I would like every line of the records below that contains the word "compras" copied.

(Items from a data source)

↓↓↓

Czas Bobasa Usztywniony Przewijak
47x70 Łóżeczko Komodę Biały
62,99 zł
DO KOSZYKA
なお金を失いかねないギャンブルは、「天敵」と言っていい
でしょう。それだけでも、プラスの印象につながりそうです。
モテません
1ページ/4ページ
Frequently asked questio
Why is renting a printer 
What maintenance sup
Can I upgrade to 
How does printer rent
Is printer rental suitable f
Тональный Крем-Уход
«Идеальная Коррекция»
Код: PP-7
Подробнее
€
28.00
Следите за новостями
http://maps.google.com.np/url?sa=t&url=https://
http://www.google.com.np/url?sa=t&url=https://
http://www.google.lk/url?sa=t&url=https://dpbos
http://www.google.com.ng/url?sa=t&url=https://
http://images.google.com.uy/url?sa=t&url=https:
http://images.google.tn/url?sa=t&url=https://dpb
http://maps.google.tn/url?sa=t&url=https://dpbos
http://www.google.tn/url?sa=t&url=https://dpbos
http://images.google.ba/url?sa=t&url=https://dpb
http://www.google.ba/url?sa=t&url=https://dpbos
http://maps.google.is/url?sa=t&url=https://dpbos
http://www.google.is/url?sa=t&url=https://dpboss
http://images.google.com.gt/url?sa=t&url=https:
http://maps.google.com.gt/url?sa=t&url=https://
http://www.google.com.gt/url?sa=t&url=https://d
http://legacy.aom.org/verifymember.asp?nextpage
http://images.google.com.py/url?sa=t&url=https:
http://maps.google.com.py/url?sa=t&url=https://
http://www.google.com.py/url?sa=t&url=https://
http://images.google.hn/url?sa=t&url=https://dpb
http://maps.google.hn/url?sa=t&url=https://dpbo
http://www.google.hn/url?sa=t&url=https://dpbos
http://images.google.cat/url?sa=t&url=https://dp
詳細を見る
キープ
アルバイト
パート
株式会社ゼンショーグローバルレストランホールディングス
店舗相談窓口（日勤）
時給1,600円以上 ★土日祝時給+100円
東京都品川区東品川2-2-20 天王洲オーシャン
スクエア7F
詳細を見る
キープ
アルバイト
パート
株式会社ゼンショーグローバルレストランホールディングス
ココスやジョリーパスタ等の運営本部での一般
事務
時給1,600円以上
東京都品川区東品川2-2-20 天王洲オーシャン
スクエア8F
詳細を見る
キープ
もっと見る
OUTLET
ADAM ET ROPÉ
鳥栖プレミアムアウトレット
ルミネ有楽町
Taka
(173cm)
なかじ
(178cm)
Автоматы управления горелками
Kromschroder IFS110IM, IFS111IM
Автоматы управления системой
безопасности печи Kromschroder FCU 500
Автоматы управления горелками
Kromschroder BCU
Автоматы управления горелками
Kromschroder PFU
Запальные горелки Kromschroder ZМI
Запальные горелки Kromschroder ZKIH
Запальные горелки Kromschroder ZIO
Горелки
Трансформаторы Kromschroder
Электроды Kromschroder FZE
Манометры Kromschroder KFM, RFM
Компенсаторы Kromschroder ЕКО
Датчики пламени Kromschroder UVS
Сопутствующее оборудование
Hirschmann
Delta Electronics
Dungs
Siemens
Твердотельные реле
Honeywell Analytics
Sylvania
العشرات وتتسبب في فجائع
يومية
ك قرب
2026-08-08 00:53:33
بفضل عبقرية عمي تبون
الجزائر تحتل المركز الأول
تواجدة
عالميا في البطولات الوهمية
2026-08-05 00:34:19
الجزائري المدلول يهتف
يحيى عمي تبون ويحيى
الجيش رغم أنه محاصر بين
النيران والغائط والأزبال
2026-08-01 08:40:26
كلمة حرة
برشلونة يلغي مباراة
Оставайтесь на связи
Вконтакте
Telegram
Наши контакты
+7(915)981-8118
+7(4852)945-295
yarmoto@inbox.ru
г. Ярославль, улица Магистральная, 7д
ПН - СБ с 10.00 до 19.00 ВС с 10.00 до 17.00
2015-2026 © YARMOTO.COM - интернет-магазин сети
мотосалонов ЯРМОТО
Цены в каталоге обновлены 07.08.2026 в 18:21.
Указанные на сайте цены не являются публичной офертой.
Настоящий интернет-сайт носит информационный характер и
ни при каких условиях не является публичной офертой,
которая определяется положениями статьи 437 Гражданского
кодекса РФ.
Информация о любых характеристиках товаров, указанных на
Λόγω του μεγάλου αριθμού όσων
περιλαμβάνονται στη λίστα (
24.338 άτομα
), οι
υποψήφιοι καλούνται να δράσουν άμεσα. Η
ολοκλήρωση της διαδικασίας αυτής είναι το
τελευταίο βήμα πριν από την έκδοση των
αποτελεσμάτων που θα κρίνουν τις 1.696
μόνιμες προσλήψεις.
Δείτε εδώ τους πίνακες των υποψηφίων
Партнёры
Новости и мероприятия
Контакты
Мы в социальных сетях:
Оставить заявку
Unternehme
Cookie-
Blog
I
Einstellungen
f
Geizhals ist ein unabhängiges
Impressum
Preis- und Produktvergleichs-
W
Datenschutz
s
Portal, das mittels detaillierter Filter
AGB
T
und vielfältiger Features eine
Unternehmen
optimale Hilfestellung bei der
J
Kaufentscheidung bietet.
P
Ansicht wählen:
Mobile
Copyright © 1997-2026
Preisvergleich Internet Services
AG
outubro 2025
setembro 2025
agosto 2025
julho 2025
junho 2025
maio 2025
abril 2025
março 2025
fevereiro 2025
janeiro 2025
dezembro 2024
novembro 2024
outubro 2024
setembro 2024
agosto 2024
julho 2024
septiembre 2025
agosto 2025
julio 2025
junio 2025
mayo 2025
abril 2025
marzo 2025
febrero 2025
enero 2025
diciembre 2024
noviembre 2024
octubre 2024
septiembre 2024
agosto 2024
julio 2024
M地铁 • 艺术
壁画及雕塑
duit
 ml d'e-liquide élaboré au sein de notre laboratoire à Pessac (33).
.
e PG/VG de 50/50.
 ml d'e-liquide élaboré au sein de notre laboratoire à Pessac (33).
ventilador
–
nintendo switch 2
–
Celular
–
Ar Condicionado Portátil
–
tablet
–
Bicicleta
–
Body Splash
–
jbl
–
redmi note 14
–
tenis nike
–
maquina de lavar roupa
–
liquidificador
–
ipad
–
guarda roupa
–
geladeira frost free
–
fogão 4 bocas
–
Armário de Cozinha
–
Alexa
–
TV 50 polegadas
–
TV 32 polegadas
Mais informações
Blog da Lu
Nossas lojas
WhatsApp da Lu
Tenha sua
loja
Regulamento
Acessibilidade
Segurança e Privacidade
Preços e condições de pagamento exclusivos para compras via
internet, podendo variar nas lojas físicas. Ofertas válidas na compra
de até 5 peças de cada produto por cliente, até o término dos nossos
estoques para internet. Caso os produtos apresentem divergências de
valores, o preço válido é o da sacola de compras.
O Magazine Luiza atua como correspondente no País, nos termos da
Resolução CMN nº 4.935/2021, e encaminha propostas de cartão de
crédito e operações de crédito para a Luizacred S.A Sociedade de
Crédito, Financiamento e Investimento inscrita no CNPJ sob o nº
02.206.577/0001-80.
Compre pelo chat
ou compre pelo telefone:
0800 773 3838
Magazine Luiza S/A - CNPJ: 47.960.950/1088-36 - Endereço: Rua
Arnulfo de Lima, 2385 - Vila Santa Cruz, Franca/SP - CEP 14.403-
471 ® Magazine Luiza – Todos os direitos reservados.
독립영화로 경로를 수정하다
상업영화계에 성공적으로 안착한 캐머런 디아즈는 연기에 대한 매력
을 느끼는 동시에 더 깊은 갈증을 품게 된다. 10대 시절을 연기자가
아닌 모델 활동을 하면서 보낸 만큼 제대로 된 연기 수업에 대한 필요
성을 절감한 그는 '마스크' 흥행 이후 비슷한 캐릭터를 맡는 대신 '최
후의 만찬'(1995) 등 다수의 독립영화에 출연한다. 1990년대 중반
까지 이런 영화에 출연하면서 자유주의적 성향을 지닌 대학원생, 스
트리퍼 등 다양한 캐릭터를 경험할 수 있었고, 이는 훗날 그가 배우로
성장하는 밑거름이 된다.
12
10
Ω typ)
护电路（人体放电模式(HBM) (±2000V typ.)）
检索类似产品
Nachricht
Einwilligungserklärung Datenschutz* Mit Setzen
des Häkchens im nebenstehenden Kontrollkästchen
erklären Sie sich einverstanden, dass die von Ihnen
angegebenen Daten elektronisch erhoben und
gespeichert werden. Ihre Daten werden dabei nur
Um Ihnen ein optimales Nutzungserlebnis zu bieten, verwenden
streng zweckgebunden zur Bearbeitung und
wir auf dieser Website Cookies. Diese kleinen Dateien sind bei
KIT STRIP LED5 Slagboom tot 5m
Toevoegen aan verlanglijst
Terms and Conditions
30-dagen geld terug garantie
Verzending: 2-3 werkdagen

↑↑↑

**Result of the exercise:**
Preços e condições de pagamento exclusivos para compras via
valores, o preço válido é o da sacola de compras.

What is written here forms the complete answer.